Joshua Foer has been in the news a lot recently. Mainly, it’s for his new, best-selling book, “Moonwalking with Einstein,” which describes how he became the 2006 American Memory Championship winner.
But how quickly people forget: he was also a lead organizer of last year’s “Sukkah City” architecture contest. The idea stemmed from Foer thinking, “It’d be wonderful if we can help bring the sukkah back as something on the radar of American Jews,” he said.
The widely publicized event — attended by Mayor Bloomberg; judged by renowned architecture figures like Thom Mayne and Paul Goldberger — featured 12 elaborately built sukkahs in Union Square Park. The final designs were selected from more than 600 submissions, many designed by non-Jews.
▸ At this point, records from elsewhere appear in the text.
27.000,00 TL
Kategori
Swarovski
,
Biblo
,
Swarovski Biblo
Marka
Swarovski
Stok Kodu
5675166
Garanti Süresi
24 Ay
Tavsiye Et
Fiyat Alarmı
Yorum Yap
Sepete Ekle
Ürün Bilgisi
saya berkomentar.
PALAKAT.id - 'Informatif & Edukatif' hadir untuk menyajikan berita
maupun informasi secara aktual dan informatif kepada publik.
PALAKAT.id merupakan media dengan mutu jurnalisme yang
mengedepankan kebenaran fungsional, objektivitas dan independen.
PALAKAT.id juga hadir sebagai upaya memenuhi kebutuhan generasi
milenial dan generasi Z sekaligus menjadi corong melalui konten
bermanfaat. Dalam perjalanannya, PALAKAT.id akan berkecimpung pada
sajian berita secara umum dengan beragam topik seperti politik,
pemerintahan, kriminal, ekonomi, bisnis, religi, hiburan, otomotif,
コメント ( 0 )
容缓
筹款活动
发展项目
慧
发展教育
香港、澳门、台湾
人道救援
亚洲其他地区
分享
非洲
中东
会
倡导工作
Nonetheless, the rules required that all designs adhere to strict rabbinic law. “The original goal was to get people to elevate the sukkah as a ritual object and get people to engage with it in a global way,” Foer said.
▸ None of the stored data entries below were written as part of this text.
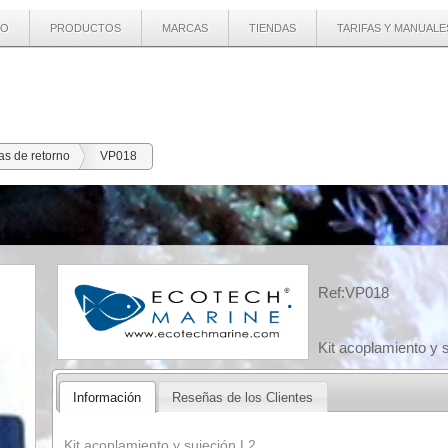
IO
PRODUCTOS
MARCAS
TIENDAS
TARIFAS Y MANUALE
s de retorno
VP018
Ref:VP018
Kit acoplamiento y 
Información
Reseñas de los Clientes
Kit acoplamiento y sujeción L2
Foer was raised in a moderately observant household, though he finds the focus on one's level of observance “problematic.” He explained: “It’s like we’re so good at focusing on things that keep us separate or define us as Jews, instead of what brings us together.”
Foer, who collaborated with the Jewish non-profit Reboot to create Sukkah City, said plans for the 2011 contest will be announced before summer. Meantime, he’s been promoting his book.
While “Moonwalking with Einstein” does not center on a Jewish topic, Jewish references invariably show up. For instance, he writes about the old yeshiva practice in which a pin was pierced through the Talmud and students were expected to know every word that it might hit.
Then there’s the tradition of reading the Torah in public from a text written without any vowels. “You can’t just get up there and read it without some degree of familiarity,” Foer said.
“Like lots of people,” he said, “I’m concerned with the Jewish people and what we’re going to look like in the future. We’ve been doing this for a few thousand years and it’d be pretty crappy if we couldn’t figure out how to keep a good thing going.”